* GIVEN PASSAGE
***
Sony... you used to be the cutting edge in gaming, now you're holding a blade to our throats and trying to tell us what we want, intent on taking our money with Concord, a clear case of Incredibles quote meme "if everybody's special, no one will be", a market bullet-point designed game so transparent in it's lack of ingenuity and integrity, it immediately went from transparent to non-existent almost before it was born. I've seen way way more deserving and novel games become vaporware by trying to do too much, and come out too slow, than this which was trying too hard to make you money, rushed to market in a development studio that makes a puppy mill look ethical.
Speaking of which, EA, you used to be so nice... back in the 80s and 90s when you were the young fresh punk upstart. Like many a music idol, once you went mainstream, you sold out so quickly, then proceeded to buy up studios and souls of talented developers like a dictator; annexing any rival state to take what you need, and killing that which you believe has no value. Your current majority shareholders should be no big surprise then, but even so, I'm am truly appalled. If I spent any money on you in my life it would surely stop this year.
Young fresh punk upstarts like Larian, Starfall, and to a lesser degree Inti Creates and Yacht Club seem to be the meek that shall inherit the digital Earth after the strong get done fucking it up, but that's only if we have a place to find them. Which leads me to Valve and Good Old Games, besieged by banks, corralled by card holders, because a small angry collective of conservative mothers in Australia have a whole eucalyptus tree up their ass about content in games.
I love Australia, and a select few Australians in particular, and just discovered the joy of Bluey, but these daffy cunts, to borrow their vernacular, managed to find the lever that moved the entire finanacial world, making the credit card holders try to tell the digital stores what they can and cannot sell worldwide. If that's not making the world parent for you, I don't know what is. Shame on them and shame on the companies for going with it. Haven't they got more bills than they can count already? Do they really need to block the sales of stuff they have no business blocking?
I don't care much for erotic games necessarily, they either fail as a game by being too poor, or fail as porn by being too tame. Please, people, I'm a furry; I've had saturday nights would make Caligula cringe. I respect their right to exist though, unlike those angry mothers in Collective Shout. Someone heard you, and a lot more of us are shouting back "piss off, ya bludgers, we're tryin' to play our games here!" (apologies if any Australian readers find my borrowed slang offensive or inaccurate).
I can't believe I woke up this morning and came to my PC to chill casually on gaming sites, only to launch into this old man typing at clouds rant. If you made it all the way through, I thank you. Time to get on with my day. I think my copy of Megaman 2 still works fine.
Mako
~mako
I got a Switch 2, it's my Animal Crossings New Horizon's work station and occasional Game Boy Tetris machine and that's about it.
***
* TASK TO COMPLETE
Starting at the words "Young fresh punk upstarts" and stopping after "content in games.", copy the rant about the games industry with "Good Old Games" changed to "GOG".
***
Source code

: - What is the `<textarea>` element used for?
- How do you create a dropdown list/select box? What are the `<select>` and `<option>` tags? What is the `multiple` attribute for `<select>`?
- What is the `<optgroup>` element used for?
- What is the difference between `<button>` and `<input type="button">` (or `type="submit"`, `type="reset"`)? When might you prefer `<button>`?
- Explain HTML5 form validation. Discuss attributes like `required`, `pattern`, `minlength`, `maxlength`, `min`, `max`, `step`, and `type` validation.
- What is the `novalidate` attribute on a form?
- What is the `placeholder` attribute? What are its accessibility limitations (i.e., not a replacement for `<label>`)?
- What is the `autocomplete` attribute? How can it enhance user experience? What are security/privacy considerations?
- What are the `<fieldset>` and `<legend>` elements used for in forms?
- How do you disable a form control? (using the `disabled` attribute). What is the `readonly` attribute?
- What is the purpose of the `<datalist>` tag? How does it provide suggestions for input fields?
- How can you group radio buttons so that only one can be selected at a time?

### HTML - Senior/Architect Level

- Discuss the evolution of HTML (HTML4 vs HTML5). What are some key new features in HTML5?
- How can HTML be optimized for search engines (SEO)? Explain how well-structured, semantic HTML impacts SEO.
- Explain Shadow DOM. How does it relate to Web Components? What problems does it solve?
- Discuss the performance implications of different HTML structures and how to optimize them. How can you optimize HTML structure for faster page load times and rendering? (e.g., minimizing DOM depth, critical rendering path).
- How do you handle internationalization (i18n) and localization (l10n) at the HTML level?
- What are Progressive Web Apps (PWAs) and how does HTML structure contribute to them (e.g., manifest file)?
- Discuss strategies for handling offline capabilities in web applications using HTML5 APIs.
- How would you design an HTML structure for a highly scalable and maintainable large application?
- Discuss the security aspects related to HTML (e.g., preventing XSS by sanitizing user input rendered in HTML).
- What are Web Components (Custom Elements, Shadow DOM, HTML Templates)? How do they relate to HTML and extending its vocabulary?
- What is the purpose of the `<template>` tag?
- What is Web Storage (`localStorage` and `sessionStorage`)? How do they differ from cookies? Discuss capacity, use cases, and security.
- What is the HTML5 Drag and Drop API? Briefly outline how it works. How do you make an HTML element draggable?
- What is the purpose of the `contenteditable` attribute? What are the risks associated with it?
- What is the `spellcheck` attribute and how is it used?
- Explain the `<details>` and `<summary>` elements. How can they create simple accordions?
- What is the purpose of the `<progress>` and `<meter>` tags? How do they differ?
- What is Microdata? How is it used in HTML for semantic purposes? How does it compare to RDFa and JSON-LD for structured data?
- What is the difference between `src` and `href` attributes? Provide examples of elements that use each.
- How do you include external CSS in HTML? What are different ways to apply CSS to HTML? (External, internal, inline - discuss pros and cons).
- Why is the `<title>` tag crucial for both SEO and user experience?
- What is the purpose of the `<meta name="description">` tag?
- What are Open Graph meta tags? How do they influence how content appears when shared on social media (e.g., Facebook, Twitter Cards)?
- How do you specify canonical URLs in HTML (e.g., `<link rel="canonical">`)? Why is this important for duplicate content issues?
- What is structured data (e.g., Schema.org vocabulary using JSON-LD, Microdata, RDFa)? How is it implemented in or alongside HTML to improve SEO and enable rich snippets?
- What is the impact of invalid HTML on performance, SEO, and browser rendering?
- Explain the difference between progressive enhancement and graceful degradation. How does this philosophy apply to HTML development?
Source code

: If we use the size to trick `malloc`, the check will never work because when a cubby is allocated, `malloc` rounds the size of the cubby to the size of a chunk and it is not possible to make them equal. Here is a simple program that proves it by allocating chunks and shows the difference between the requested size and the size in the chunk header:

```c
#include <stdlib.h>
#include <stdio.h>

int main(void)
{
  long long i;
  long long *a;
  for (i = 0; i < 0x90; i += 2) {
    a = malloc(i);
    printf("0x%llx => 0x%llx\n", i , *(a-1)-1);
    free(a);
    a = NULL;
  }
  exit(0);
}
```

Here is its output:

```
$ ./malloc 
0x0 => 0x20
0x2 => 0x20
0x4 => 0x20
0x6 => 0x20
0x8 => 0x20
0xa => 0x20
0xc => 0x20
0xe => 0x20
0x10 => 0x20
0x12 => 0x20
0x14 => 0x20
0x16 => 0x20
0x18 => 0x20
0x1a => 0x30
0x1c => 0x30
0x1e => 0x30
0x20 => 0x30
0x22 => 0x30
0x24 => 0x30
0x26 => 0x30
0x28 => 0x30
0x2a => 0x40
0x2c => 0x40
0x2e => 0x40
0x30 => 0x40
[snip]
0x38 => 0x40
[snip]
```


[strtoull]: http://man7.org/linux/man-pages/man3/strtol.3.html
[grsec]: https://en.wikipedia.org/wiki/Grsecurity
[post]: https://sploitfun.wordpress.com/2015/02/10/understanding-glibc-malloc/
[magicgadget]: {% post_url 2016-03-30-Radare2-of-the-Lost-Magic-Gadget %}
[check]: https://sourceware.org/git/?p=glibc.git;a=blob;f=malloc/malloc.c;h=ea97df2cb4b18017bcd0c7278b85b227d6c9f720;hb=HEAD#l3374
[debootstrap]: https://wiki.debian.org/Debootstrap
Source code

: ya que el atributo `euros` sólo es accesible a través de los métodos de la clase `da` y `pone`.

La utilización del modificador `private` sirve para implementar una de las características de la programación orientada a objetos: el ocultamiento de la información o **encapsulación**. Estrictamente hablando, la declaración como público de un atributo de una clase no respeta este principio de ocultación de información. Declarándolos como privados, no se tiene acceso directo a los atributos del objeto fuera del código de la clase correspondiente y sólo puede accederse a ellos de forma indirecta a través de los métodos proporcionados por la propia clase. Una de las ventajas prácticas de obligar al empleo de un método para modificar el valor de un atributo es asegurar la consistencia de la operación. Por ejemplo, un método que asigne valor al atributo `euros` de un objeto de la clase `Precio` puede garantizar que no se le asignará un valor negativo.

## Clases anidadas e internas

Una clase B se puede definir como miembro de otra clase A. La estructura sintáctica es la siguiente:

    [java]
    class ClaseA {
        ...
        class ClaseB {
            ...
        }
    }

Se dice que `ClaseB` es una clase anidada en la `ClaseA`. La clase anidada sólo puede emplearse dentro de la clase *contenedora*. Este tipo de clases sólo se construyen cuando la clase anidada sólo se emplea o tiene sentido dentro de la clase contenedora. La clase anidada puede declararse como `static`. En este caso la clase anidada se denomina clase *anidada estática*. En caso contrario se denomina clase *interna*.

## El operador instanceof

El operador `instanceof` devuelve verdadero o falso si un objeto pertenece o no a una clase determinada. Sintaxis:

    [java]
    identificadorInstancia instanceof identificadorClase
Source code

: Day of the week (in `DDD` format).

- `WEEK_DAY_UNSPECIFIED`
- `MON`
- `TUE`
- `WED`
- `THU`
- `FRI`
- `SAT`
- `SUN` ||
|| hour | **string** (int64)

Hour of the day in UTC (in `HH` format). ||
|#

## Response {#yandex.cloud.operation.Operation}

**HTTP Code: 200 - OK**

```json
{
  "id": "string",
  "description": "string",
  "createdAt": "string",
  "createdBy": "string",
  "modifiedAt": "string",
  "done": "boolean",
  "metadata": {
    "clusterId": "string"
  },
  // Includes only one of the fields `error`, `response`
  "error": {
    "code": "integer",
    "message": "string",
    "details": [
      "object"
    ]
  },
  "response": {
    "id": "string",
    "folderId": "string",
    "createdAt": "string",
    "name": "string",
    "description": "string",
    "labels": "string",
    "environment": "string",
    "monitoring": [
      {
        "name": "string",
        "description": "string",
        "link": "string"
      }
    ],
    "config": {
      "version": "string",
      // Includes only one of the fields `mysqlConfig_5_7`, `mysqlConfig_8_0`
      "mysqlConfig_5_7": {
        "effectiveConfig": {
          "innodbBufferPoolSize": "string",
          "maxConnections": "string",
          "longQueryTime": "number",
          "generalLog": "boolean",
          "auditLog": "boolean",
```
***
* ANSWER AREA
Young fresh punk upstarts like Larian, Starfall, and to a lesser degree Inti Creates and Yacht Club seem to be the meek that shall inherit the digital Earth after the strong get done fucking it up, but that's only if we have a place to find them. Which leads me to Valve and GOG, besieged by banks, corralled by card holders, because a small angry collective of conservative mothers in Australia have a whole eucalyptus tree up their ass about content in games.